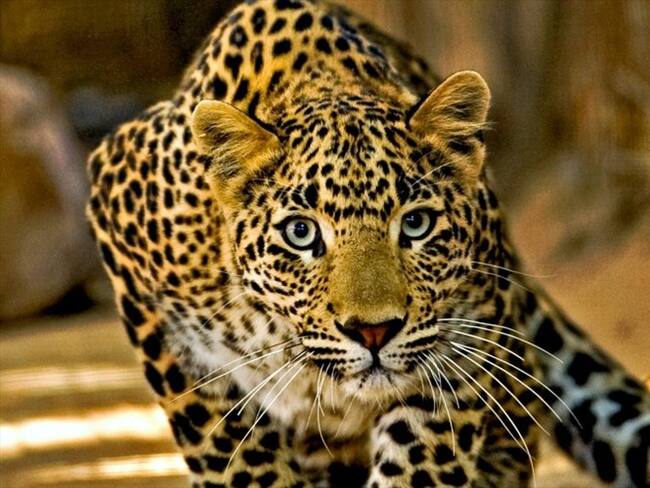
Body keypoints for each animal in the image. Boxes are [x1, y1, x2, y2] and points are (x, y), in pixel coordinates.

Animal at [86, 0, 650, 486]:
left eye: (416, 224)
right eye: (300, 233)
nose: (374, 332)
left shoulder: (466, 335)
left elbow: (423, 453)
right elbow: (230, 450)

-=-=-

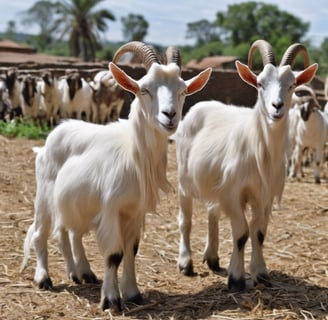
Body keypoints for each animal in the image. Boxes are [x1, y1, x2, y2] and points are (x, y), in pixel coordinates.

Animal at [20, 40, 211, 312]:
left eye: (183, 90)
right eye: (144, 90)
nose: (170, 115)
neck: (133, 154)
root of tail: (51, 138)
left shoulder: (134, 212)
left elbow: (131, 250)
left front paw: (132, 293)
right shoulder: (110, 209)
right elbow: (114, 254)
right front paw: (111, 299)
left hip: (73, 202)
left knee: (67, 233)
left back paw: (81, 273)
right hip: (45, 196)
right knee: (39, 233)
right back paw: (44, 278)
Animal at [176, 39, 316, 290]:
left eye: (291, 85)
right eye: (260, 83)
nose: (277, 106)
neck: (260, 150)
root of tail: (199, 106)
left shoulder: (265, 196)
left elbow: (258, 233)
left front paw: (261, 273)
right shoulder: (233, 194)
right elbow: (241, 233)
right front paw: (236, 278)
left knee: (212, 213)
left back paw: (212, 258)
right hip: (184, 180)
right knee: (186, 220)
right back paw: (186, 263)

-=-=-

> [Your objective]:
After identifying the lines above that contain "shoulder", copy each one.

> [Problem solution]:
left shoulder: (466, 335)
left shoulder: (134, 212)
right shoulder: (110, 209)
left shoulder: (265, 196)
right shoulder: (233, 194)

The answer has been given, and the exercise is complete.